The problem:
Your answer should consist of each line from the data below that contains "PlayStation".
_____
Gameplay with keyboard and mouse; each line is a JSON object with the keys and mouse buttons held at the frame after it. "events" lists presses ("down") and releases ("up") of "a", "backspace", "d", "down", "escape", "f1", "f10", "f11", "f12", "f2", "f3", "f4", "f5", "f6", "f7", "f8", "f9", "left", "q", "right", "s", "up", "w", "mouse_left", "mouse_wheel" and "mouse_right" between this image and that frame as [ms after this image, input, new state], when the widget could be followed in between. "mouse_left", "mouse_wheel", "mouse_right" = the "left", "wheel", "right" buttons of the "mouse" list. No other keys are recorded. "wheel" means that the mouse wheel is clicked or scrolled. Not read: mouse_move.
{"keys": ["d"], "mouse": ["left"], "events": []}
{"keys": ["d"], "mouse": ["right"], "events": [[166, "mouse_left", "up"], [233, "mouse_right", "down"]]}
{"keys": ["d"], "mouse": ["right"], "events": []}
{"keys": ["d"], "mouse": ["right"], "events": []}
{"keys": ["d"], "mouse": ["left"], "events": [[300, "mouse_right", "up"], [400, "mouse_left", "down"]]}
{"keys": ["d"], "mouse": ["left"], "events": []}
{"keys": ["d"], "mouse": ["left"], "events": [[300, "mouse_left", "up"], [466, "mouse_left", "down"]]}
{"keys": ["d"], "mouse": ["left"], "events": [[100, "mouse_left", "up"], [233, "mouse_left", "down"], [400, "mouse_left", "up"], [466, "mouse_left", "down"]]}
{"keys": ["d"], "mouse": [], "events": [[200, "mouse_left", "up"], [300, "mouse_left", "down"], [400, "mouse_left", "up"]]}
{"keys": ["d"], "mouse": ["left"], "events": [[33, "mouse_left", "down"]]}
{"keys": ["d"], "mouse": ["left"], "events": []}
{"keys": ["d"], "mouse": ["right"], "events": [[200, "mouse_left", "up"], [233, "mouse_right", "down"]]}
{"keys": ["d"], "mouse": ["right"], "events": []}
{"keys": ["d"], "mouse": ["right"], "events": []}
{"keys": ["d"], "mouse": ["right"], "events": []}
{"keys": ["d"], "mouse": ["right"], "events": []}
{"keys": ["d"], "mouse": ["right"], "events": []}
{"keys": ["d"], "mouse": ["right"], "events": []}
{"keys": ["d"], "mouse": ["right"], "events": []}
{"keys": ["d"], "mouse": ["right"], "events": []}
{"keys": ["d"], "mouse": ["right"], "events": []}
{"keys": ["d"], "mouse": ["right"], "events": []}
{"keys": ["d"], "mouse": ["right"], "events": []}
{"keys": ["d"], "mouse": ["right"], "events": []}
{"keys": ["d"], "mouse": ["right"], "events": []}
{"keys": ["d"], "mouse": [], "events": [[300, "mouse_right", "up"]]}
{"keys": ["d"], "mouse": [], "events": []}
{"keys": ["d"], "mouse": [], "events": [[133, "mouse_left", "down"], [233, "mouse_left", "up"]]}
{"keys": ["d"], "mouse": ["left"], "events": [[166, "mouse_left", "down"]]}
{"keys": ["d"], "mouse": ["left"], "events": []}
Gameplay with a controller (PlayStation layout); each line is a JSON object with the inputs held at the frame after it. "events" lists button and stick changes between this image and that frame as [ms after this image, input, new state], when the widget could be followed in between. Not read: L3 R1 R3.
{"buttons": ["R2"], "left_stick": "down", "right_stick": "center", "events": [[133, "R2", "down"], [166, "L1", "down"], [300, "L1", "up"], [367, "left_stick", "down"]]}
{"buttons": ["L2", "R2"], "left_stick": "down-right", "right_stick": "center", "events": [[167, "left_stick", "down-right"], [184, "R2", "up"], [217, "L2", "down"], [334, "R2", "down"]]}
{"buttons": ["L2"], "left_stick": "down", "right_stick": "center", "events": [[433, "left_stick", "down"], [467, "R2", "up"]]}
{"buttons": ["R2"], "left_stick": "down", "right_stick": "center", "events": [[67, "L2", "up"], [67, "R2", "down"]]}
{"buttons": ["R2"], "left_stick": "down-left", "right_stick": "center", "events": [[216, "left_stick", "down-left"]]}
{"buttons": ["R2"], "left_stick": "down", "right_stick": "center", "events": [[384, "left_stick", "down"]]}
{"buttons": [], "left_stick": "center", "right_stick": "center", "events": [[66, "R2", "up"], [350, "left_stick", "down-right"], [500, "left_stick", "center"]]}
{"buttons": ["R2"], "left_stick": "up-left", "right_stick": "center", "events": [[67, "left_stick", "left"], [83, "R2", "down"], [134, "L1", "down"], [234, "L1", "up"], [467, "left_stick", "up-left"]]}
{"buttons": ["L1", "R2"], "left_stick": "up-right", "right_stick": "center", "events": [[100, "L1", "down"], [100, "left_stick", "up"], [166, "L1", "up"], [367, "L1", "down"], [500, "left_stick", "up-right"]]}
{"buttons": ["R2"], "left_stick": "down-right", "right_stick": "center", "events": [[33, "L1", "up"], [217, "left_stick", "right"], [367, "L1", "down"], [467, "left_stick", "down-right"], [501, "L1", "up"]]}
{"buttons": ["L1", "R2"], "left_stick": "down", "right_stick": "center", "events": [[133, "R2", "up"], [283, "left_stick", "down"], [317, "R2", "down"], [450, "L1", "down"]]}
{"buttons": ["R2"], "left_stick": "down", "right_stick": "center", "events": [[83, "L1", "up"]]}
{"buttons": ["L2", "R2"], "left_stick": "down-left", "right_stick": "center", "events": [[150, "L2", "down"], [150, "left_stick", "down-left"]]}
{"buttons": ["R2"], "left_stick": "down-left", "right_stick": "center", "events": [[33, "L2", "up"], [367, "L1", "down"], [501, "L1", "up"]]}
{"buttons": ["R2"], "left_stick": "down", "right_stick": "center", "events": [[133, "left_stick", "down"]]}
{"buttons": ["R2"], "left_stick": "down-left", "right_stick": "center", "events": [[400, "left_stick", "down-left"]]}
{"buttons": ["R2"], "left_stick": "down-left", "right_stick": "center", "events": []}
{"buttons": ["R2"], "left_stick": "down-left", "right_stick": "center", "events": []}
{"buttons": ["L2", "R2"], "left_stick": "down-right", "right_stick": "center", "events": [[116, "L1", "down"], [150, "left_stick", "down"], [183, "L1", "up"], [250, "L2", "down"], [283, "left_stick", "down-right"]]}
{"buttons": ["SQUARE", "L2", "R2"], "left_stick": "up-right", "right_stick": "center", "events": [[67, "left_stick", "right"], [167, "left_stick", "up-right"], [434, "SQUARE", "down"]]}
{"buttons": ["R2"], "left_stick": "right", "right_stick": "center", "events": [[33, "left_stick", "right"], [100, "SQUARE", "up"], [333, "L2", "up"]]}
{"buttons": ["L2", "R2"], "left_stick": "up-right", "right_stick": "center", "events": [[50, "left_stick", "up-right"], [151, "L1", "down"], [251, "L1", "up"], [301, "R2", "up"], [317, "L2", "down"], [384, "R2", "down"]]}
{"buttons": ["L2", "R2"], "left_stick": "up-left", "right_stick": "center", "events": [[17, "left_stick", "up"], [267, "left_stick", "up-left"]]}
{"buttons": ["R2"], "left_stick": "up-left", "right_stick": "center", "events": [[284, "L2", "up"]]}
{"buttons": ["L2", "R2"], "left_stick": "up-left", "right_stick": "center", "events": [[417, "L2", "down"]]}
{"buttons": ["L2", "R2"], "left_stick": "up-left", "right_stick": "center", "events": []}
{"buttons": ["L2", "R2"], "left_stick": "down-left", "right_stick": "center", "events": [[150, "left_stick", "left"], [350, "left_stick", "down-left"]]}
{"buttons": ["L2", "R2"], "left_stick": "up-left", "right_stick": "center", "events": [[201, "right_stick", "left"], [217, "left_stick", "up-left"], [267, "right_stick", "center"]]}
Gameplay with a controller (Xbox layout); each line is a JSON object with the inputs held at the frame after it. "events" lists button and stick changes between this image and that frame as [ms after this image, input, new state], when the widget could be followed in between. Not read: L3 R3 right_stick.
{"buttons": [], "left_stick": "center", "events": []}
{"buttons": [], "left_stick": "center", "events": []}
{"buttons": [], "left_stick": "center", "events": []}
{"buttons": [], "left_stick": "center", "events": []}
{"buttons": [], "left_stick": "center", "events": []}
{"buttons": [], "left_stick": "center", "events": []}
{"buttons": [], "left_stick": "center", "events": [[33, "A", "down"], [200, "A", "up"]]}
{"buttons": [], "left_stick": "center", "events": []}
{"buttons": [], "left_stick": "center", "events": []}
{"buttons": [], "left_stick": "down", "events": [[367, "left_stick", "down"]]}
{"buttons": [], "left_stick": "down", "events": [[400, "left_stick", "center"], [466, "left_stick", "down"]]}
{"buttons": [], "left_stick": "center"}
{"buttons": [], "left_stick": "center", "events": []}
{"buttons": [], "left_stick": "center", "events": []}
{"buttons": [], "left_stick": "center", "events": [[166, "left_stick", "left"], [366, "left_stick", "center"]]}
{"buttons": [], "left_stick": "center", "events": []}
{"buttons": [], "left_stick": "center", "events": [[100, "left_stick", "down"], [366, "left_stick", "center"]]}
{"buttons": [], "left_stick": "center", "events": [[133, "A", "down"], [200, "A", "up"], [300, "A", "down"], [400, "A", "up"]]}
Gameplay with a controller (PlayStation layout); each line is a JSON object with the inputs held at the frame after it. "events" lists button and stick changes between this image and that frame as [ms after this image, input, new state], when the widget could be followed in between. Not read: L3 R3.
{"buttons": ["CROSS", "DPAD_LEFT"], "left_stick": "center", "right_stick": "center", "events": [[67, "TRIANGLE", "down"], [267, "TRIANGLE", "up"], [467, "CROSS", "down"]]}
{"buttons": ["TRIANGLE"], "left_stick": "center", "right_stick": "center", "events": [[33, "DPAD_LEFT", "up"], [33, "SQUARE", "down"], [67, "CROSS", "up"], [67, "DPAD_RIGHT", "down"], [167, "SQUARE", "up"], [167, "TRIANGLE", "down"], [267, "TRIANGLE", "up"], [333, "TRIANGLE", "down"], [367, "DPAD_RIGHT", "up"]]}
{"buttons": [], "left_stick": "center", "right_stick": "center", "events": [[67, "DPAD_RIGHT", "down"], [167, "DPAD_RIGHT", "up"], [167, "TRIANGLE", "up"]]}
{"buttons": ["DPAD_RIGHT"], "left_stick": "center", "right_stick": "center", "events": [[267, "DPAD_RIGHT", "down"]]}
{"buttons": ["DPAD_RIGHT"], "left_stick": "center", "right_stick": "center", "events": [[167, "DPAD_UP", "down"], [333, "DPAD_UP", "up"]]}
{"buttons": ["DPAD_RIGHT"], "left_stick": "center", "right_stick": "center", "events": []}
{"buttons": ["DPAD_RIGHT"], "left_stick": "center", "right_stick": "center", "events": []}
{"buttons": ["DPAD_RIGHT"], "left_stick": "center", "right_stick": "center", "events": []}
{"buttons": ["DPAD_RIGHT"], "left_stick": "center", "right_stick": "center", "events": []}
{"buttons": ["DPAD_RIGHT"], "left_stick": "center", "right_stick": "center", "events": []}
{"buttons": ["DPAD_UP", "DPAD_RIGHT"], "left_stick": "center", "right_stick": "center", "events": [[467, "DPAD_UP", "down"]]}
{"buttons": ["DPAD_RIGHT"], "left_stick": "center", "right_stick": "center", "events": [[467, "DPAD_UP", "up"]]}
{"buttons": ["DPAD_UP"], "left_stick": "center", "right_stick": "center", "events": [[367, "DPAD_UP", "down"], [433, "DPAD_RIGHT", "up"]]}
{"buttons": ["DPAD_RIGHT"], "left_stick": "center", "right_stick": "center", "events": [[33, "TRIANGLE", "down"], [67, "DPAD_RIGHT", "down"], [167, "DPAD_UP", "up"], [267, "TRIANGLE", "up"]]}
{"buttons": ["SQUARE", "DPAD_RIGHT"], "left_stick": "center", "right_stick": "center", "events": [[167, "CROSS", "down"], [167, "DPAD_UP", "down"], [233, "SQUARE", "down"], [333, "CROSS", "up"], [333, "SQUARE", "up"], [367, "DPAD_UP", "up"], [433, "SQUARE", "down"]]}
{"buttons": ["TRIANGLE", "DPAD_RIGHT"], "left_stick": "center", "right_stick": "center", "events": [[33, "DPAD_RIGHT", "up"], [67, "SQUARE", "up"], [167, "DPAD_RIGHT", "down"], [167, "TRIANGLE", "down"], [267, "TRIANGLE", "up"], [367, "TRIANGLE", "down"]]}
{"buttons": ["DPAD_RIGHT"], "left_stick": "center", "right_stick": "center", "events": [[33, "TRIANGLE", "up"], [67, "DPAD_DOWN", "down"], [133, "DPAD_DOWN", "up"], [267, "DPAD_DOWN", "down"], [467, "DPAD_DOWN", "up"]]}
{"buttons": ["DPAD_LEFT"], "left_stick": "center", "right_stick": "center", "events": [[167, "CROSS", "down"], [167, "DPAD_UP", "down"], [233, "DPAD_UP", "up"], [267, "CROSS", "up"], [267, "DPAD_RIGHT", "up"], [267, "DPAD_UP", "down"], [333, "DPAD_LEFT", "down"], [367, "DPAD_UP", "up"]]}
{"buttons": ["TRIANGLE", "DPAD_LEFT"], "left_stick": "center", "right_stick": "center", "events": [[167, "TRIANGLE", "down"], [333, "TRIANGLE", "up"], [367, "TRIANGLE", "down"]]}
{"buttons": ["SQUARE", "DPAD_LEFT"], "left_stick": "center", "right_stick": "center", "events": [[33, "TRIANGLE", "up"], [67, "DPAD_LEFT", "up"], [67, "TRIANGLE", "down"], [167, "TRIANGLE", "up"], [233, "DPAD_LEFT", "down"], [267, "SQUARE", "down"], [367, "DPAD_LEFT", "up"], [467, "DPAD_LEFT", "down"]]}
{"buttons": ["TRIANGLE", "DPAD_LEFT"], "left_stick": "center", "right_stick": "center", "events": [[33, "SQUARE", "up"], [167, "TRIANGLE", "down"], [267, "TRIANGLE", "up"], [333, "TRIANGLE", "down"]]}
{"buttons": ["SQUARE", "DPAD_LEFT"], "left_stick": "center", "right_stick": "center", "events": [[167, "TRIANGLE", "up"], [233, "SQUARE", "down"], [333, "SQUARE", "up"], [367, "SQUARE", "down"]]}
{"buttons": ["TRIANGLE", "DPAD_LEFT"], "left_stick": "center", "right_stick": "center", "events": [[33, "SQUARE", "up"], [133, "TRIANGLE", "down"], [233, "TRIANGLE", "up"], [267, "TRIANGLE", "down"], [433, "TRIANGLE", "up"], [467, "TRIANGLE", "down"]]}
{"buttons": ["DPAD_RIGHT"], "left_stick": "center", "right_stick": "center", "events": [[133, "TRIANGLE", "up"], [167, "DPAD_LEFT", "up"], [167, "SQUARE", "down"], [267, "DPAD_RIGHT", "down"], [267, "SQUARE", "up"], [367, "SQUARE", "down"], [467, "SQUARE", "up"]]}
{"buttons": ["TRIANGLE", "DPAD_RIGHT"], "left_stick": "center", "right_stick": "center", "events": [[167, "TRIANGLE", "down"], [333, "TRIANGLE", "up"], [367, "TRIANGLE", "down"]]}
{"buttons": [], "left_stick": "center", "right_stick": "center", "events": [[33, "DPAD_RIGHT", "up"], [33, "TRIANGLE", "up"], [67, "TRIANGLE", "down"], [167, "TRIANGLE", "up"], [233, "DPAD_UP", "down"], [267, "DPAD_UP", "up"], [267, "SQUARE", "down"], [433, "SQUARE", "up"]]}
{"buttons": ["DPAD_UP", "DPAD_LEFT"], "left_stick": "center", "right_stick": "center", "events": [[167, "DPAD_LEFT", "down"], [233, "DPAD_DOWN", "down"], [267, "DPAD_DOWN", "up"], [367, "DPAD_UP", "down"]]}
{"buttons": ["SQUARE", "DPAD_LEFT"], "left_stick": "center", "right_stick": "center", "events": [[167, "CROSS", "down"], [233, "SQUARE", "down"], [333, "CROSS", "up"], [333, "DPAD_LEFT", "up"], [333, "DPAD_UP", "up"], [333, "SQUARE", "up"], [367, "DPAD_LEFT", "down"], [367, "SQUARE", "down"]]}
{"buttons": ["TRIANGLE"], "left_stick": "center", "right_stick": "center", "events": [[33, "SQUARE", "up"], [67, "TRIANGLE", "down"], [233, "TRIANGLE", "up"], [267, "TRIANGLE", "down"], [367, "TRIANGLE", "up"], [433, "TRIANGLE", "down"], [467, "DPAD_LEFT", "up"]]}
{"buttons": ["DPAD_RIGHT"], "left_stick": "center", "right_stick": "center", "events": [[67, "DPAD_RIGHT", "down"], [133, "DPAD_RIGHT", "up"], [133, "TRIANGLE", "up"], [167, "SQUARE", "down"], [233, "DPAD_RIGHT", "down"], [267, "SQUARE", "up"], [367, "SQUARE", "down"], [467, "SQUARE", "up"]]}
_____
Reply:
Gameplay with a controller (PlayStation layout); each line is a JSON object with the inputs held at the frame after it. "events" lists button and stick changes between this image and that frame as [ms after this image, input, new state], when the widget could be followed in between. Not read: L3 R1 R3.
Gameplay with a controller (PlayStation layout); each line is a JSON object with the inputs held at the frame after it. "events" lists button and stick changes between this image and that frame as [ms after this image, input, new state], when the widget could be followed in between. Not read: L3 R3.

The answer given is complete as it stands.